Around the years 1903 to 1905, he left home and travelled in the Nordeste where he discovered Brazilian traditional songs (Indian, Black and Rural music). In 1906, he decided to visit the south of Brazil but was disappointed because “their music is too much European!”. So he came back in Rio in 1907 where he played music in restaurants, and took Harmony and Cello courses in the class of Federico Nascimento.
In 1913 he married the pianist Lucilia Guimaraes and from 1915 his career took off with a concert at Rio. Around 1918, he met the famous pianist Arthur Rubinstein and the composer Darius Milhaud, who were very impressed by his works.
In 1917 the art painting movement of Cubism arrived at Rio with the painter Anita Malfatti. The same year Villa-Lobos was composing the symphonic poem Uirapuru.
In 1923 he got a scholarship to study in Paris. It was there that A. Rubinstein introduced him to the editor Max Eschig. In Paris, Villa-Lobos also met the avant-garde artists such as Pablo Picasso and Edgar Varèse, he also became a friend of the composer Vincent d’Indy and the famous Piano teacher Marguerite Long, who sent him pupils. In 1927, with Arthur Rubinstein and other artists, Villa-Lobos maybe gave his greatest series of concerts at the Gaveau concert hall (Chôros, Noneto, Prole do bebe, Rudepoema, Serestas…).
Unfortunately a revolution in Brazil in 1930 prevented him from returning to Paris. The Getulio Vargas regime wanted him to become a “high-level official” of music pedagogy; in spite of his blunder about soccer when he said that it “moves the intellect from the head to the feet”. It was also in 1930 that he married his second wife Arminda Neves d’Almeida.

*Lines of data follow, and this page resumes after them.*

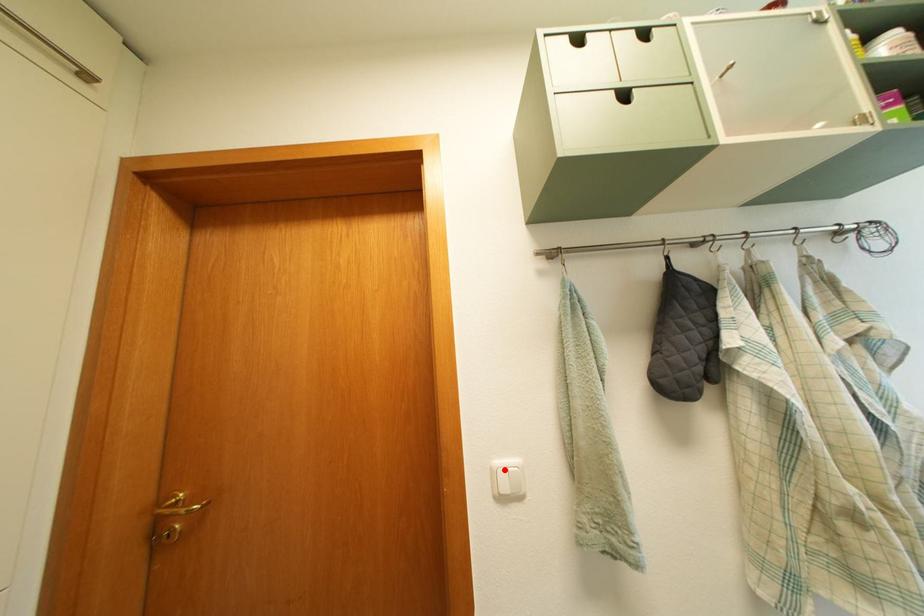
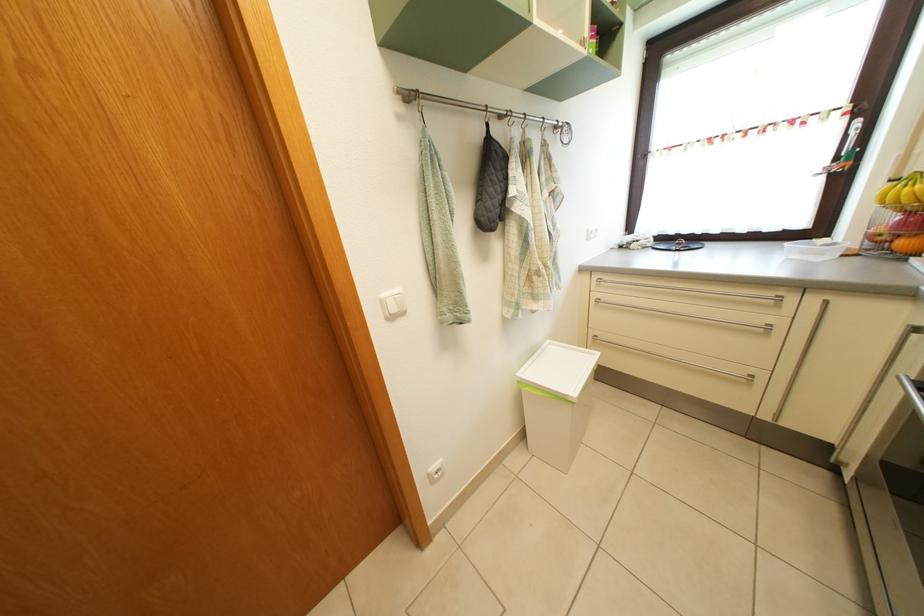
In the second image, find the point that corresponds to the highlighted location in the first image.

(392, 302)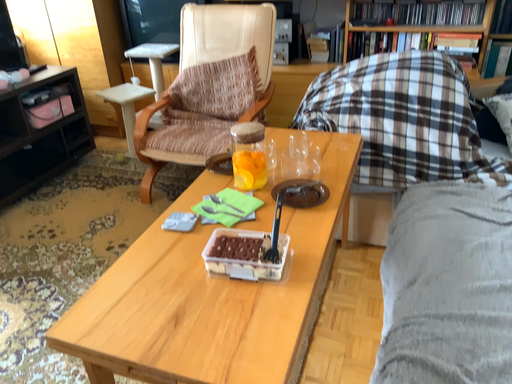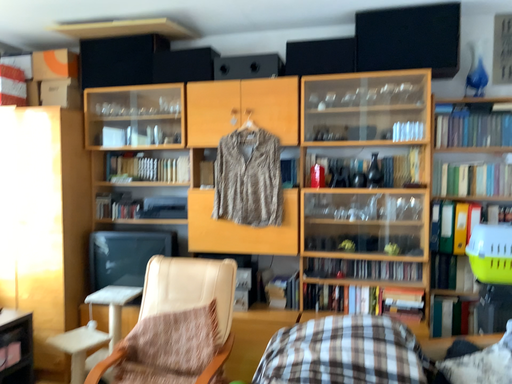
Question: How did the camera likely rotate when shooting the video?

Choices:
 (A) rotated downward
 (B) rotated upward

Answer: (B)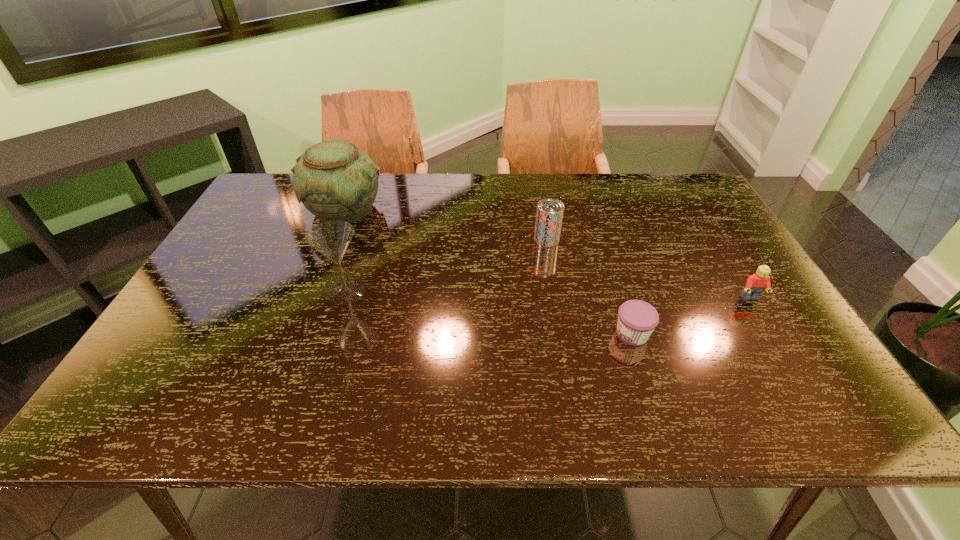
At what (x,y) coordinates should I click in order to perform the action: click on vacant space that satisfies the following two spatial constraints: 1. on the front side of the pottery; 2. on the right side of the beer can. Please return your answer as a coordinate pair (x, y). This screenshot has height=540, width=960. Looking at the image, I should click on (334, 239).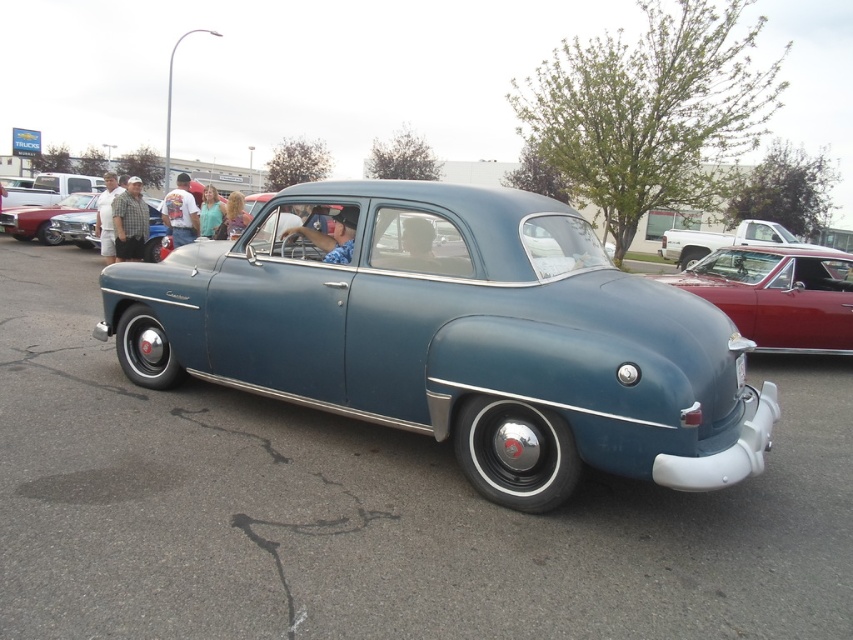
You are standing at the event and want to take a photo of the glossy red car at right. If your camera has a maximum focus range of 7 meters, will you be able to capture the car clearly?

The glossy red car at right is 6.97 meters away from the viewer, which is within the camera maximum focus range of 7 meters, so yes, the camera can focus on the glossy red car at right clearly.

You are standing in front of the vintage car at the event. You notice two points marked on the car, one at point coordinates (799,268) and another at point coordinates (178,200). Which point is closer to your viewpoint?

Point (799,268) is closer to the camera than point (178,200).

In the 40’s, he met with international success. In 1944, thanks to the English director Leopold Stokowski, he directed several orchestral pieces in the USA. Unfortunately, he learnt that he was affected by a cancert in 1948.
The legacy of Heitor villa-Lobos includes more than a thousand pieces (symphonies, quartets, operas, ballets, piano and guitar pieces). One of the most famous of his compositions is the Bachiana brasileira written for Voice and 8 Cellos. As regards guitar pieces, there are the 12 Estudos, the Chôros, the Preludes and the Brazilian popular suite.
Although there are controversies about the form of certain pieces (particularly with the guitar concerto, concerning the lack of development of the musical speech), every musicians will find interesting, original and creative pieces to play in the Villa-Lobos repertoire, whether in the first “folk” Brazilian period or in the “European modern” one. Finally, this self-taught composer who wrote music so fast still remains relatively unknown.